GOAL
Copy the data below word for word, everything from the start down through the line containing "genus: Asplenium", and nothing after it.

AVAILABLE DATA
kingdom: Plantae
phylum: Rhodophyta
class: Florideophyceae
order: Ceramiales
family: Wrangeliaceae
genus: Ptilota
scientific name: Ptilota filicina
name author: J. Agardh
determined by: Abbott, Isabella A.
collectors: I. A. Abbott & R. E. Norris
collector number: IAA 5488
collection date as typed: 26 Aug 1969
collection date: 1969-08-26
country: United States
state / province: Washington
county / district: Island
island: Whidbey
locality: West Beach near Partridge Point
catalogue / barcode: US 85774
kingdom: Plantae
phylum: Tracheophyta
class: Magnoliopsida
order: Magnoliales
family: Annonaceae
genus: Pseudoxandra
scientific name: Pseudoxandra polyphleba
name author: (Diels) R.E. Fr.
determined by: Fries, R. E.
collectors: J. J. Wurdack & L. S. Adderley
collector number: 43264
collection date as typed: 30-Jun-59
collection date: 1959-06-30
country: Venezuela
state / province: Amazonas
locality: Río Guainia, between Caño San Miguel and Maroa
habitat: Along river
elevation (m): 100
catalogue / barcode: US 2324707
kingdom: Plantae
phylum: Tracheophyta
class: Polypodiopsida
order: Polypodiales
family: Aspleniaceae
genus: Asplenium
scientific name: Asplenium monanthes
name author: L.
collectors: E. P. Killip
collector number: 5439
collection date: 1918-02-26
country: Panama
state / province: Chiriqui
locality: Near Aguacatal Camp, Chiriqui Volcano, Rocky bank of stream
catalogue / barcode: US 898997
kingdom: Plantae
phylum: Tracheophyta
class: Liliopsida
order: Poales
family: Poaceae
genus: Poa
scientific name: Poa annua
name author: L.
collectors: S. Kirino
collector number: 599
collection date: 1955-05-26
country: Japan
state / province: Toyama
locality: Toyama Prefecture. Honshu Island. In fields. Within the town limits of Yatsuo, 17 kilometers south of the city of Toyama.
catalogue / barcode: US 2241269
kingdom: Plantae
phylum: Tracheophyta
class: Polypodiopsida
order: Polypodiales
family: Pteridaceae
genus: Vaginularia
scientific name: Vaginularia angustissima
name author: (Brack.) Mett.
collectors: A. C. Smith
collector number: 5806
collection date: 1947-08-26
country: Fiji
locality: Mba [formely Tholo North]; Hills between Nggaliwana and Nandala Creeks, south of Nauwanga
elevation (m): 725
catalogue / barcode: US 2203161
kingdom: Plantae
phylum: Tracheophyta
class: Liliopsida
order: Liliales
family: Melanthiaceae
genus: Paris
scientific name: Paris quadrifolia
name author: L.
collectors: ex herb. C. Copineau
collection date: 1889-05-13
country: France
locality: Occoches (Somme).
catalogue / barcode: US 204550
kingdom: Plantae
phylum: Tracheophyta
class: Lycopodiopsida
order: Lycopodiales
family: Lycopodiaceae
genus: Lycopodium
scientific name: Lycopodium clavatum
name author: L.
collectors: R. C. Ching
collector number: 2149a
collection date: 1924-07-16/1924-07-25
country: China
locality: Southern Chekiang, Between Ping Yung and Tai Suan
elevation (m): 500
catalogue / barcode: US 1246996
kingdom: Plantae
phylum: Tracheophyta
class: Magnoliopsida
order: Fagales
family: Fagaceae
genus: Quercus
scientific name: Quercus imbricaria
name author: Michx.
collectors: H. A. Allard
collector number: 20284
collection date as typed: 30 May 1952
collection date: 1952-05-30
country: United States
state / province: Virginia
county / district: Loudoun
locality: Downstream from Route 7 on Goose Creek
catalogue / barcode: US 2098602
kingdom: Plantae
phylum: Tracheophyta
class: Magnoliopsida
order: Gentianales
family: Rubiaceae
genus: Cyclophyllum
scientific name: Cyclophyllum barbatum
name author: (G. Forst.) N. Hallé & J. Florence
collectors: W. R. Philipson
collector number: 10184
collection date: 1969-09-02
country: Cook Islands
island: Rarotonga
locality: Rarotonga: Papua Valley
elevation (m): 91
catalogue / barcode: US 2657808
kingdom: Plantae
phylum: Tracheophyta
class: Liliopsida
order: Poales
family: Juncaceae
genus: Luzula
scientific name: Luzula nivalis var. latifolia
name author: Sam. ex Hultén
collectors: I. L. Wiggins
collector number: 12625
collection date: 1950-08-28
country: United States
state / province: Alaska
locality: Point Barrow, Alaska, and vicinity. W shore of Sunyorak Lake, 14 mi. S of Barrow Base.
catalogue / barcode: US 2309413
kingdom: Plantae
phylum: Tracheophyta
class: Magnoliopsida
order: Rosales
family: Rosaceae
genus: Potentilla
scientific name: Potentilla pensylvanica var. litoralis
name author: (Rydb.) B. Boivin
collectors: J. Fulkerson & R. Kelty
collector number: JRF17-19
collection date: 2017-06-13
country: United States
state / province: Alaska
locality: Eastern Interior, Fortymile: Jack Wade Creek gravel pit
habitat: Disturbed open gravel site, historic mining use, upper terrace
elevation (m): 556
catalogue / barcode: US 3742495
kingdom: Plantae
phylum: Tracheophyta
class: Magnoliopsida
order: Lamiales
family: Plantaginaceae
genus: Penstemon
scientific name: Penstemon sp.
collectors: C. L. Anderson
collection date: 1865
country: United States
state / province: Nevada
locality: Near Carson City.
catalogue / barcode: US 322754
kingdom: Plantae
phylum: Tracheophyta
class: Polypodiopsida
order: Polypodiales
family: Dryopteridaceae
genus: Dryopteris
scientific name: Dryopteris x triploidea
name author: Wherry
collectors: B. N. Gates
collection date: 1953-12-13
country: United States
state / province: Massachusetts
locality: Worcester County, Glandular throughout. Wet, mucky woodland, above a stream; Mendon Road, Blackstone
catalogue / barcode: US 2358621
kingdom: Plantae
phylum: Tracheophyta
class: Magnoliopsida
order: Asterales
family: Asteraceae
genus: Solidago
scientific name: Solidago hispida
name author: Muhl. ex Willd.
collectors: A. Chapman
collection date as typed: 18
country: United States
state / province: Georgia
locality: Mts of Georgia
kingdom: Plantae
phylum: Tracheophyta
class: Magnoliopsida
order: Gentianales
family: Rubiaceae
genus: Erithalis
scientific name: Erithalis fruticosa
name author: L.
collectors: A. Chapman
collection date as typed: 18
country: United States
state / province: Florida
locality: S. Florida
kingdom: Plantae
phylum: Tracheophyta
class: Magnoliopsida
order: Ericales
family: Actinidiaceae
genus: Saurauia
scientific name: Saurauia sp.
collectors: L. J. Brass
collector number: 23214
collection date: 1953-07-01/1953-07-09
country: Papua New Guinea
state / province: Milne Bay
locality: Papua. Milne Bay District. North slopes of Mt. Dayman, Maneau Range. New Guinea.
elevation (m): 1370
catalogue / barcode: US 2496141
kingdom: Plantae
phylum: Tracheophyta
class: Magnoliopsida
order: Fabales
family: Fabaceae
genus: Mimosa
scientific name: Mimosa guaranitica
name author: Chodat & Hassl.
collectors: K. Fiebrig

FINAL RESULT
kingdom: Plantae
phylum: Rhodophyta
class: Florideophyceae
order: Ceramiales
family: Wrangeliaceae
genus: Ptilota
scientific name: Ptilota filicina
name author: J. Agardh
determined by: Abbott, Isabella A.
collectors: I. A. Abbott & R. E. Norris
collector number: IAA 5488
collection date as typed: 26 Aug 1969
collection date: 1969-08-26
country: United States
state / province: Washington
county / district: Island
island: Whidbey
locality: West Beach near Partridge Point
catalogue / barcode: US 85774
kingdom: Plantae
phylum: Tracheophyta
class: Magnoliopsida
order: Magnoliales
family: Annonaceae
genus: Pseudoxandra
scientific name: Pseudoxandra polyphleba
name author: (Diels) R.E. Fr.
determined by: Fries, R. E.
collectors: J. J. Wurdack & L. S. Adderley
collector number: 43264
collection date as typed: 30-Jun-59
collection date: 1959-06-30
country: Venezuela
state / province: Amazonas
locality: Río Guainia, between Caño San Miguel and Maroa
habitat: Along river
elevation (m): 100
catalogue / barcode: US 2324707
kingdom: Plantae
phylum: Tracheophyta
class: Polypodiopsida
order: Polypodiales
family: Aspleniaceae
genus: Asplenium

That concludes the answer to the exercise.